# Google Play Error [RPC:S-5:AEC-0]



## CZonin (Sep 25, 2011)

Anyone else run into this? Seems like a lot of people on Android Central got hit by it including myself.


----------



## FormeriPhoney (Aug 12, 2011)

Yup. I was just gonna post that.

Can't install anything from the new market


----------



## CZonin (Sep 25, 2011)

Only way to update my apps right now is to push them through the web browser play store.


----------



## CZonin (Sep 25, 2011)

Remove your Google account from your phone. Make a new one and log into that on your phone. Go into settings > apps > all and go to the Google Play Store. Uninstall updates, clear cache, clear data. Then remove that Google account and log back into your main one. Worked perfectly for me!


----------



## jakebites (Aug 27, 2011)

I had this issue for a couple of hours today but it resolved itself.

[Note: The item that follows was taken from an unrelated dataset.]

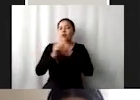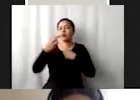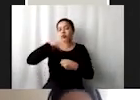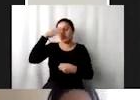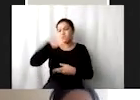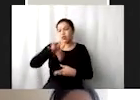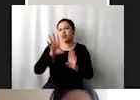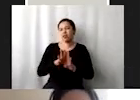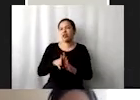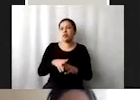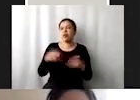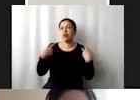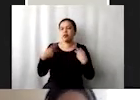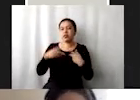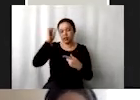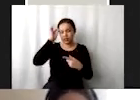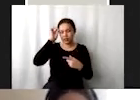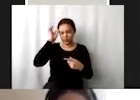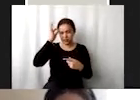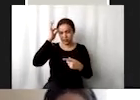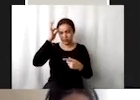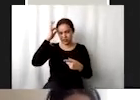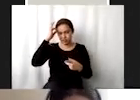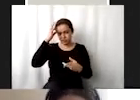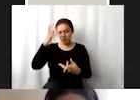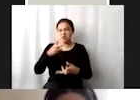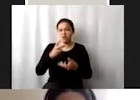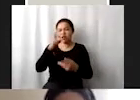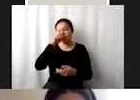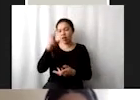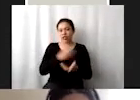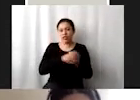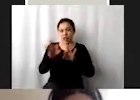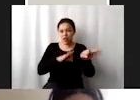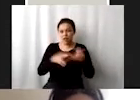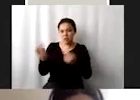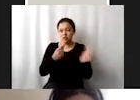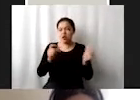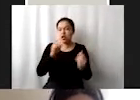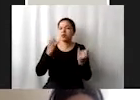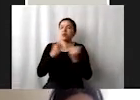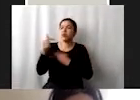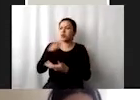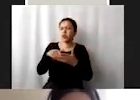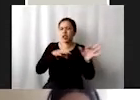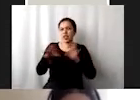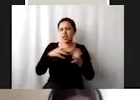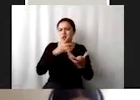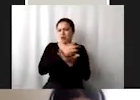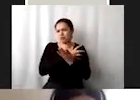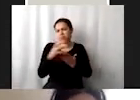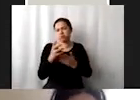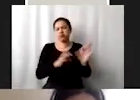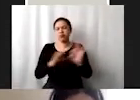domésticas, por ejemplo, o en los sitios de trabajo, también no estamos exentos de esto, entre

Must have been on Google's end.


----------



## JRJ442 (Jun 8, 2011)

Yeah I had it too. I thought it came from a new inverted multi dpi market I saw on XDA. So reflashed my gapps and used Travs new one. Glad I did all that for nothing. Lol


----------



## CZonin (Sep 25, 2011)

Ya I reflashed my entire ROM before finding the right solution lol.


----------